The company

The Innovation Center Iceland (ICI), plays a central role within the Icelandic innovation support system for SMEs. The organisation has a nation-wide commitment to work in their respective fields to support SMEs, sustaining a long term presence and impact. The key objective of the ICI is to contribute to increased competitiveness and innovative capacity of SMEs in Iceland and the European Community. By promoting all forms of innovation, the ICI supports and strengthens innovative ability and competitiveness of the Community as a whole.

 

Role in the project

In MEET, ICI will provide a testing site in volcanic/hydrothermal setting for testing the ORC power production modules.

Dagur Ingi Ólafsson (born 1992) gained his B.S. in mechanical engineering from the University of Iceland and finished his M.S in Aalto University in Finland in 2017. During his studies in Finland he focused on solid-state welding methods, specifically friction stir welding of bimetallic components such as aluminum-copper bus bars. In 2018, after having continued working on friction stir welding research in Finland, he began his work in geothermal research for Innovation Center Iceland. His research focuses on material science and durability of materials, geothermal energy and corrosion of metals in difficult environments.

Helen Ósk Haraldsdóttir, received her Master diploma from the Faculty of Mechanical Engineering from the University of Iceland in the field of geothermal corrosion (2018). Her M.Sc. project was carried out in collaboration with ICI where she has continued to work within the department of Materials, Energy and Biotechnology, on projects relating to geothermal energy and material testing for geothermal applications. Helen also worked at Gerosion, a consulting firm in Iceland, as a researcher and project manager in the field of geothermal energy. Her projects have included research on the IDDP-1 well, failure analysis of geothermal power plant components in addition to testing and analysis of materials for use in geothermal applications.
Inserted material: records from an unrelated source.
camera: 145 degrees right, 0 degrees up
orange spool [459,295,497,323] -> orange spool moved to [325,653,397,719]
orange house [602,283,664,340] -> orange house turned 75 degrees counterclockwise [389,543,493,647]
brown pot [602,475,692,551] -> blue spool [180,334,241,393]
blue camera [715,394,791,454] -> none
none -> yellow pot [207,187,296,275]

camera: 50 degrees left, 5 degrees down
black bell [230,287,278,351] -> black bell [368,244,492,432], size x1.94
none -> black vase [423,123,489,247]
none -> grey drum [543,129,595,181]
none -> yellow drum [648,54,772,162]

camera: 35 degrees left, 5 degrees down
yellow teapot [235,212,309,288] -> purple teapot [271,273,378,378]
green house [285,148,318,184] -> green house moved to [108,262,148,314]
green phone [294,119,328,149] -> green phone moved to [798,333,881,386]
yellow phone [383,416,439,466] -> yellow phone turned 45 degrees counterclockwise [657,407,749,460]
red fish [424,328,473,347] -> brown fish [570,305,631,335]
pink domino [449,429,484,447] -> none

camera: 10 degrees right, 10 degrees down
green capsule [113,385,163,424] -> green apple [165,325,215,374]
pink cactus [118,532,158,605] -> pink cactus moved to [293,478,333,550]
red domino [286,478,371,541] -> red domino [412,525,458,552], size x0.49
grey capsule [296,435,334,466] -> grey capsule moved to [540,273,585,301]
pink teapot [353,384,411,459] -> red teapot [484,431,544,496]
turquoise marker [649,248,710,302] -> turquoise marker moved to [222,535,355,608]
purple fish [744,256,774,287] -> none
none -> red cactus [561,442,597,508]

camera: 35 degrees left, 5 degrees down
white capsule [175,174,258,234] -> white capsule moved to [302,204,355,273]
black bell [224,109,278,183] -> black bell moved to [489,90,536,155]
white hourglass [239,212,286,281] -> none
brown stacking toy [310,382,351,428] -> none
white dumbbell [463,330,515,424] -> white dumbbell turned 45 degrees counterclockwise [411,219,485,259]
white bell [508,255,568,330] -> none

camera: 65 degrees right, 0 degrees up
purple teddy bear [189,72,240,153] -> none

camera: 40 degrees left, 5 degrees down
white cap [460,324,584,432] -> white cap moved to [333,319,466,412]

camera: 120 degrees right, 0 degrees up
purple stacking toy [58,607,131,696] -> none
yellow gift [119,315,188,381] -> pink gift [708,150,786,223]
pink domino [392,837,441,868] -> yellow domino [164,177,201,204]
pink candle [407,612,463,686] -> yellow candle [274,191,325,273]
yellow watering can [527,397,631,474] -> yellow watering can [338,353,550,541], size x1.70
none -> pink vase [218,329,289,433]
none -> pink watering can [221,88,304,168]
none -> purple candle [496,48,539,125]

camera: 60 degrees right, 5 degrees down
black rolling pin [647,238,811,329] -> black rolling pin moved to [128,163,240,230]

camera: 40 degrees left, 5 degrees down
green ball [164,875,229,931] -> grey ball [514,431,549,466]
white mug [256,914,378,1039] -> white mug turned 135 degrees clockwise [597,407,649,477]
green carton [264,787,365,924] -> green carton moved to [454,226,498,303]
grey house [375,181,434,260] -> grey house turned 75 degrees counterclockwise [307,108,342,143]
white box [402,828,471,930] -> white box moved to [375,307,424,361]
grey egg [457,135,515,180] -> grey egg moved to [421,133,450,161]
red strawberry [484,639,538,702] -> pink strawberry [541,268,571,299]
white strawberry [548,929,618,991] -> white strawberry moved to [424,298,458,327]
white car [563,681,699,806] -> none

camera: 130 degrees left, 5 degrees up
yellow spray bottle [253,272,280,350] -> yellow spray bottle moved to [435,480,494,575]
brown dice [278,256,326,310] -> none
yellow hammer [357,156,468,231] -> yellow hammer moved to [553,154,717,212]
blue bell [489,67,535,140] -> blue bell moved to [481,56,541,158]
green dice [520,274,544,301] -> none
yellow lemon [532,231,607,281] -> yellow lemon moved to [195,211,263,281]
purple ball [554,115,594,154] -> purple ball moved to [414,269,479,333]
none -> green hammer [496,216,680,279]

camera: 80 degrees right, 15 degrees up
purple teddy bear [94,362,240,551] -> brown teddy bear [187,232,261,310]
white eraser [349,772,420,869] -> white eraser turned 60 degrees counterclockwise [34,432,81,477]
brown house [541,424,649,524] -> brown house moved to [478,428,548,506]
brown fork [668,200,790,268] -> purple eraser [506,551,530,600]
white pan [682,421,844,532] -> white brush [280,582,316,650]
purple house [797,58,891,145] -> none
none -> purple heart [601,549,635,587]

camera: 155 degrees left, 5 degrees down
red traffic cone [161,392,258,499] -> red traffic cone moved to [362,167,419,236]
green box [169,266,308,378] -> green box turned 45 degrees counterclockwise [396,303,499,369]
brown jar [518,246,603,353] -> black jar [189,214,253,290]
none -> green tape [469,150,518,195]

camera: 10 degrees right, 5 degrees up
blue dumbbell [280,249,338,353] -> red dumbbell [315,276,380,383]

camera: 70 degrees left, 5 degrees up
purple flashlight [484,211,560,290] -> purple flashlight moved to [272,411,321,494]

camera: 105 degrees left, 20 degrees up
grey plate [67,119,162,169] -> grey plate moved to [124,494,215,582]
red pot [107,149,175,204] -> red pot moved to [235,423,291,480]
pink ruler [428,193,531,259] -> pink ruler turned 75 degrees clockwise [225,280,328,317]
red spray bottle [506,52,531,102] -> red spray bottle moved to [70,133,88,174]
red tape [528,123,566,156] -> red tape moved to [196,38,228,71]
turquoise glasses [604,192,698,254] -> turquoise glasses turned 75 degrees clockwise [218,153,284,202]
Andri Isak Thorhallsson gained his B.Sc. in chemical engineering from University of Iceland and M.Sc. in chemical engineering and chemistry from Royal Institute of Technology (KTH) in Sweden. During his M.Sc. studies, he focused on reaction engineering and catalytic mechanism of water gas shift reaction. After his M.Sc., he worked in the aluminium smelting industry as a process engineer and as a technical manager of reduction in total of 8 years. Since 2016, he has been doing Ph.D. studies in Mechanical engineering with a focus on corrosion of materials in high temperature deep geothermal environment. In 2019, he started working in Innovation Center Iceland with a focus on material science and chemical processes.

Svava Davíðsdóttir received her B.Sc. in mechanical engineering from University of Iceland (HÍ) 2007 and M.Sc. in mechanical engineer with extra credits in Innovation and technical at Technical University of Denmark (DTU) 2010. The studies were heavily focused on practical aspect of corrosion and surface technology. During her master studies, she worked on the side, with numerical analysis of SEM and TEM images using Matlab1. Her PhD project was on characterization of photocatalytic PVD coatings where she adapted/created electrochemical test method which was presented and won the best presentation award 2012 at Electrochemical Science and Technology organized by the Danish Electrochemical Society2. Furthermore, her PhD work resulted in 5 journal publication with the doctoral degree in 2014. After academia she worked 5 years with Hempel within innovation and technology focusing on steel protections and its monitoring. February 2020 she stared at Innovation centre of Iceland focusing on material sciences.